Berce du Caucase : un ennemi végétal dans la région    

La berce du Caucase est une plante envahissante toxique. Elle représente un risque pour la santé humaine et pour l’environnement. Il est très important de limiter la propagation de cette plante. Le contact avec la sève, combiné à la lumière, occasionne des lésions cutanées parfois graves semblables à des brûlures.
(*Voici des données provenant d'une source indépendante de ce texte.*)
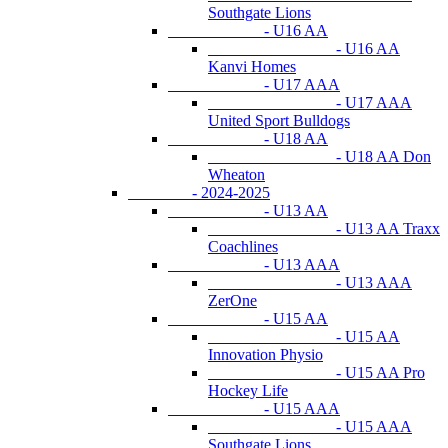
Southgate Lions
- U16 AA
- U16 AA
Kanvi Homes
- U17 AAA
- U17 AAA
United Sport Bulldogs
- U18 AA
- U18 AA Don
Wheaton
- 2024-2025
- U13 AA
- U13 AA Traxx
Coachlines
- U13 AAA
- U13 AAA
ZerOne
- U15 AA
- U15 AA
Innovation Physio
- U15 AA Pro
Hockey Life
- U15 AAA
- U15 AAA
Southgate Lions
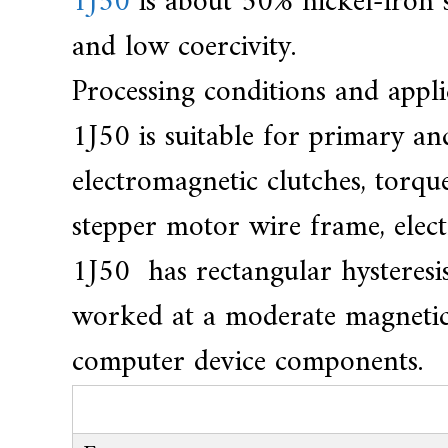
1J50
is about 50% nickel-iron s
e
a
and low coercivity.
r
Processing conditions and appli
s
c
1J50 is suitable for primary a
r
electromagnetic clutches, torque
a
f
stepper motor wire frame, elec
t
1J50 has rectangular hysteresis
s
m
worked at a moderate magnetic fi
a
computer device components.
n
s
p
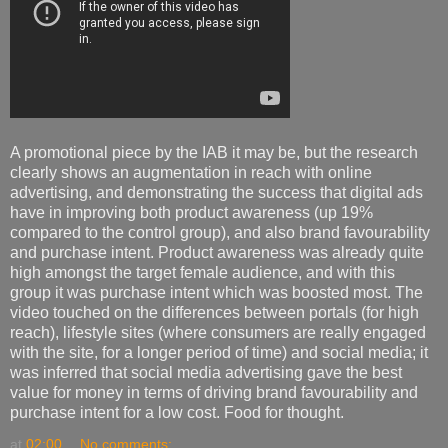
A promotional piece by the IAB it may be, but the research
clearly shows an augmentation in reach with online
advertising, and demonstrating the success that digital ads
have in improving both product awareness (up 19%
compared to the control group), and also brand favourability
and purchase intent. Product awareness was already quite
high amongst the target female audience, and with this
group it was purchase intent which was boosted most. The
video touched on the differences between portals (for high
reach), lifestyle sites (where consumers are really engaged
with the site, for a longer period of time) and social media; it
was inferred that social media advertising gave the best
value for money in terms of driving brand favourability and
purchase intent for a low cost. Food for thought.
at
02:00
No comments:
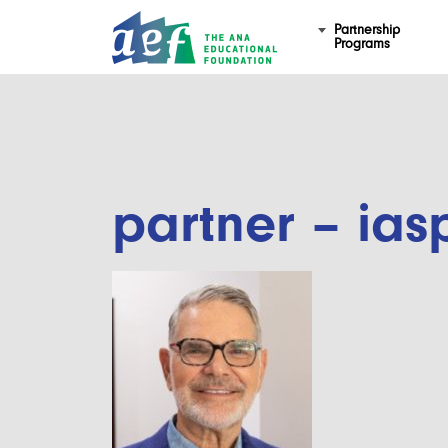
Partnership
Programs
partner – ias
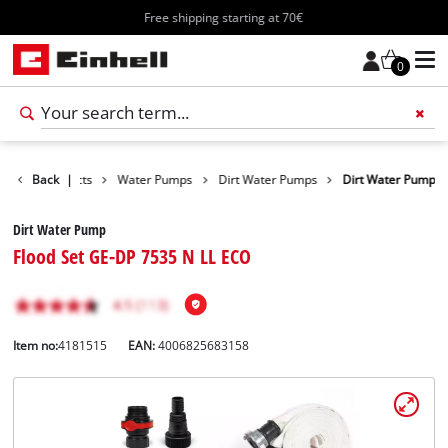
Free shipping starting at 70€
0
Back
Products
|
Water Pumps
Dirt Water Pumps
Dirt Water Pump
Dirt Water Pump
Flood Set GE-DP 7535 N LL ECO
Item no:
4181515
EAN:
4006825683158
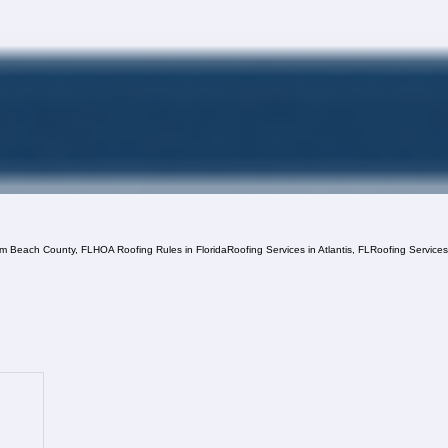
lm Beach County, FL
HOA Roofing Rules in Florida
Roofing Services in Atlantis, FL
Roofing Service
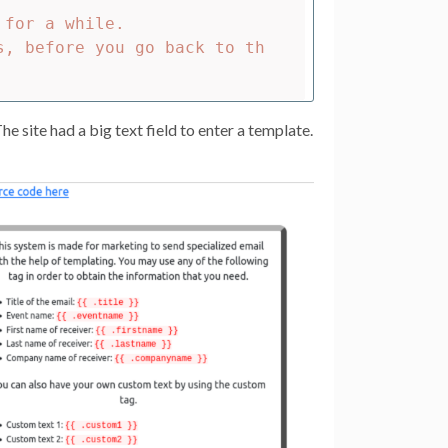
for a while.

s, before you go back to th
e site had a big text field to enter a template.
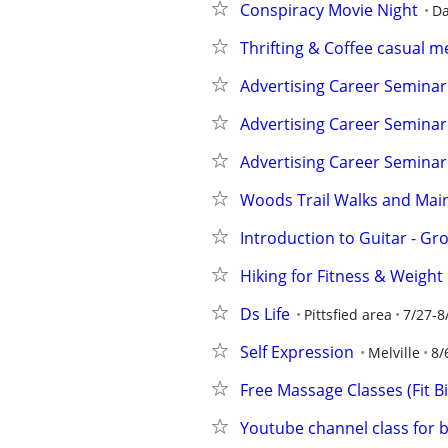
Conspiracy Movie Night
Da
Thrifting & Coffee casual 
Advertising Career Seminar
Advertising Career Seminar
Advertising Career Seminar
Woods Trail Walks and Main
Introduction to Guitar - Gr
Hiking for Fitness & Weight
Ds Life
Pittsfied area
7/27-8
Self Expression
Melville
8/
Free Massage Classes (Fit B
Youtube channel class for 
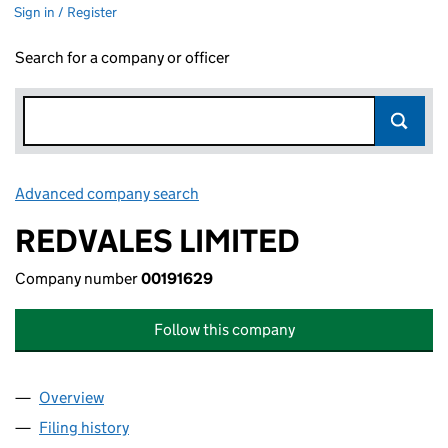
Sign in / Register
Search for a company or officer
Advanced company search
Link opens in new window
REDVALES LIMITED
Company number
00191629
Follow this company
Overview
Company
for REDVALES LIMITED (00191629)
Filing history
for REDVALES LIMITED (00191629)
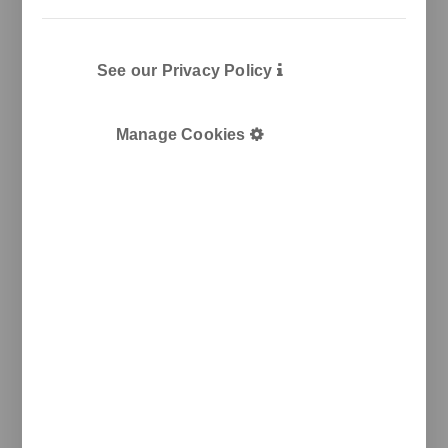
See our Privacy Policy
Manage Cookies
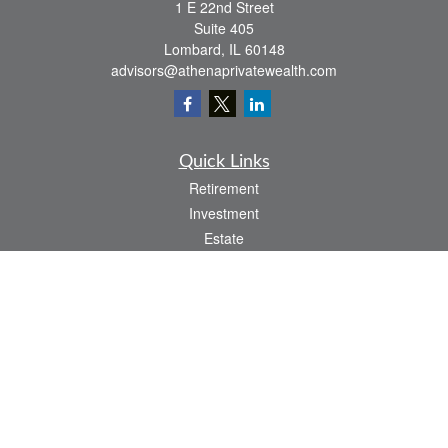
1 E 22nd Street
Suite 405
Lombard,
IL
60148
advisors@athenaprivatewealth.com
Quick Links
Retirement
Investment
Estate
Insurance
Tax
Money
Lifestyle
Latest Articles
All Videos
All Calculators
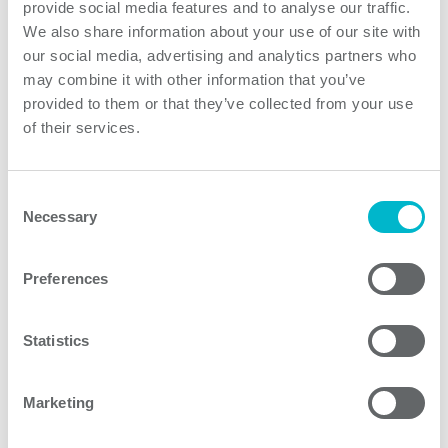
provide social media features and to analyse our traffic.
PQAE Series of regulated and isolated quarter brick
We also share information about your use of our site with
DC/DC converters range from 40W up to 150W with
our social media, advertising and analytics partners who
from 2:1 up to 12:1 inputs. Operating temperature from
may combine it with other information that you’ve
provided to them or that they’ve collected from your use
-40C up to 105C combined with conduction cooling
of their services.
enables the use of PQAE converters in various
industrial, transportation and telecom indoor and
outdoor applications. PQAE60U Series converters are
Consent
high power density converters with railway approval
Necessary
Selection
and ultra wide 12:1 input cover all EN50155 railway bus
voltages with single unit.
Preferences
Product features
Statistics
Marketing
PQAE60U Series models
De plus, elle nuit à la croissance des plantes indigènes et peut entraîner une perte de biodiversité.

Cette plante envahissante et toxique a été trouvée sur le territoire de Saint-Joseph-de-Beauce plus exactement le long de la rivière Calway.
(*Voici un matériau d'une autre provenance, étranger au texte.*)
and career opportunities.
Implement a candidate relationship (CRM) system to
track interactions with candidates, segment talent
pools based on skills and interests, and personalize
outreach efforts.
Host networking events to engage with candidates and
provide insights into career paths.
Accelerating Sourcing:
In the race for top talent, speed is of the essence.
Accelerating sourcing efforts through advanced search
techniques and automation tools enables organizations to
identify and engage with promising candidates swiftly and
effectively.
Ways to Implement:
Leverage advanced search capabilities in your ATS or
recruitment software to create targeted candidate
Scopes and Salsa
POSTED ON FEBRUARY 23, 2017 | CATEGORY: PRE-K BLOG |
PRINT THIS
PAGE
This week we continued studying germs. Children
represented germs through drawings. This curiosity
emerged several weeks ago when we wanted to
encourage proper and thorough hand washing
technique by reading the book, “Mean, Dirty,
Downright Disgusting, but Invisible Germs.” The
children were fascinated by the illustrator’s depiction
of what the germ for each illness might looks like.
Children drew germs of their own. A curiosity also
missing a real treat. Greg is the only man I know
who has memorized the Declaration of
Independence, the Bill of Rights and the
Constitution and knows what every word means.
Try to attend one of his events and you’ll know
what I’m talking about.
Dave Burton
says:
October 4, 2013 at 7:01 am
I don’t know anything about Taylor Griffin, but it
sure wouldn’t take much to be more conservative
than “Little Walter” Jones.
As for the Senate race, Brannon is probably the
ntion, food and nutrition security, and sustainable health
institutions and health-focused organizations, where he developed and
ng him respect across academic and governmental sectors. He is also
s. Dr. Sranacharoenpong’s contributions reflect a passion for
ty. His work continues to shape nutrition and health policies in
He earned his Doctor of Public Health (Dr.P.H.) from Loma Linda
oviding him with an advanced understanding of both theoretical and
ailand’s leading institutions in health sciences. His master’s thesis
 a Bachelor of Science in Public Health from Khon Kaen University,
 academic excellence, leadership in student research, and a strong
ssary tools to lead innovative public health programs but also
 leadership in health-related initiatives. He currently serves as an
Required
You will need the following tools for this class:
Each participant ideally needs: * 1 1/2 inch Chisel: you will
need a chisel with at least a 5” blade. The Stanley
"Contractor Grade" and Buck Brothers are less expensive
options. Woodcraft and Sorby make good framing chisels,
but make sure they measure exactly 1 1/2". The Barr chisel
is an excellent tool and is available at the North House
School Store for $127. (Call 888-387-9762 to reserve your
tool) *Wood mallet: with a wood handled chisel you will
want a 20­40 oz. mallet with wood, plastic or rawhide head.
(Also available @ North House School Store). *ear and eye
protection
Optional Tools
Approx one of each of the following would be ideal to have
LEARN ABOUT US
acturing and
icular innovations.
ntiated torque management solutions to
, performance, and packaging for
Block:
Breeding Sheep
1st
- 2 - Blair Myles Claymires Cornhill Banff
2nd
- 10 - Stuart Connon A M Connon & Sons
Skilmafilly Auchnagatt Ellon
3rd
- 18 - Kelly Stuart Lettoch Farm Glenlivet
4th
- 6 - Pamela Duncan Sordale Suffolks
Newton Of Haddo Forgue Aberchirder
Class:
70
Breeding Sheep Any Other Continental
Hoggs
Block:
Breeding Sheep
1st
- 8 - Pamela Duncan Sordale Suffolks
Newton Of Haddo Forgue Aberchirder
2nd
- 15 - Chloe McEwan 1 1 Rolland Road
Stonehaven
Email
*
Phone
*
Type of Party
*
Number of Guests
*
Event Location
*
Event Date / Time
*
Consultez le document concernant la Berce du Caucase pour savoir : comment la reconnaître, comment l’éradiquer et qui prévenir si vous en trouver .
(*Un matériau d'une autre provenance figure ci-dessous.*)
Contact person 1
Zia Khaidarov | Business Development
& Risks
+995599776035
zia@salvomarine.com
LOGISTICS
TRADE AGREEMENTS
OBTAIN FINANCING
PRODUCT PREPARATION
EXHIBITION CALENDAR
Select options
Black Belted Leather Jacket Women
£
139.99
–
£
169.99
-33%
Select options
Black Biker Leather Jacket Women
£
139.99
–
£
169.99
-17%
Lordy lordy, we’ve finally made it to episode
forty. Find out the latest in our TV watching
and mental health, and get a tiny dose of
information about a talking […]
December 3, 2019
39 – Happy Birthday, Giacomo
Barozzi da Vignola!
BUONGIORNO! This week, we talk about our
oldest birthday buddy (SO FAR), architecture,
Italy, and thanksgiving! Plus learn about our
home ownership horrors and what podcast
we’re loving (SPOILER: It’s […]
Autre lien concernant cette plante : Ministère du Développement durable, Environnement et Lutte contre les changements climatiques.

 

Pour signaler la présence de berce du Caucase

Vous devez contacter les responsables de l’Offensive régionale de lutte à la berce du Caucase en Chaudière-Appalaches à l’aide de l’un des trois moyens suivants : 

  1. Le formulaire de signalement en ligne;
  2. L’application pour cellulaire ou tablette Uniquit’eau;
  3. Par téléphone au 581 224-6671.

Aussi, notez de façon détaillée le lieu et si possible, prenez quelques photos pour les envoyer aux responsables, ce qui permettra une confirmation rapide de l’espèce.

Herbe à poux

Causant des allergies à une personne sur six, l’herbe à poux, ou Ambrosia, est devenue l’une des plantes les plus problématiques en milieu urbain. Elle prolifère aux abords des routes et dans les milieux perturbés en général.

Le pollen de l’herbe à poux provoque chez les personnes allergiques le rhume des foins (rhinite) et parfois, la sinusite chronique ou l’asthme.

Comment reconnaître l’herbe à poux?

Ses feuilles opposées sont profondément découpées et couvertes de duvet. Ses fleurs sont distribuées en longs épis au sommet de la plante et elles apparaissent à partir de la mi-juillet. C’est le pollen des fleurs qui cause les allergies.

Il est possible de confondre l’herbe à poux avec l’herbe-puce et l’armoise vulgaire. Pour connaître les distinctions entre ces espèces, consultez L’herbe à poux et l’herbe à la puce… ce n’est pas pareil… (PDF : 1 Mo).

L’armoise vulgaire, quant à elle, ne cause pas de problème de santé. On peut la différencier de l’herbe à poux par le dessous de ses feuilles, qui est blanc.

Comment l’éliminer?

La réglementation municipale considère l’herbe à poux comme une nuisance. Il faut donc intervenir pour ne pas la laisser émettre son pollen.


Schéma de l’évolution de l’herbe à poux

La meilleure façon d’éliminer un plant d’herbe à poux est de l’arracher avant la floraison (début août à mi-septembre). L’herbe à poux s’arrache facilement et il n’y a aucun danger à y toucher.

La tonte de gazon avant la floraison vers la mi-juillet et 5 à 6 semaines après peut être un autre moyen de contrôler cette plante avant qu’elle n’émette son pollen. Pour assainir un site, l’idéal est d’implanter un couvert végétal compétitif constitué d’espèces à gazon ou de fleurs sauvages.

La Ville demande votre collaboration pour arracher l’herbe à poux située dans l’emprise municipale de votre propriété. Une façon toute simple de contribuer à la santé de votre voisinage!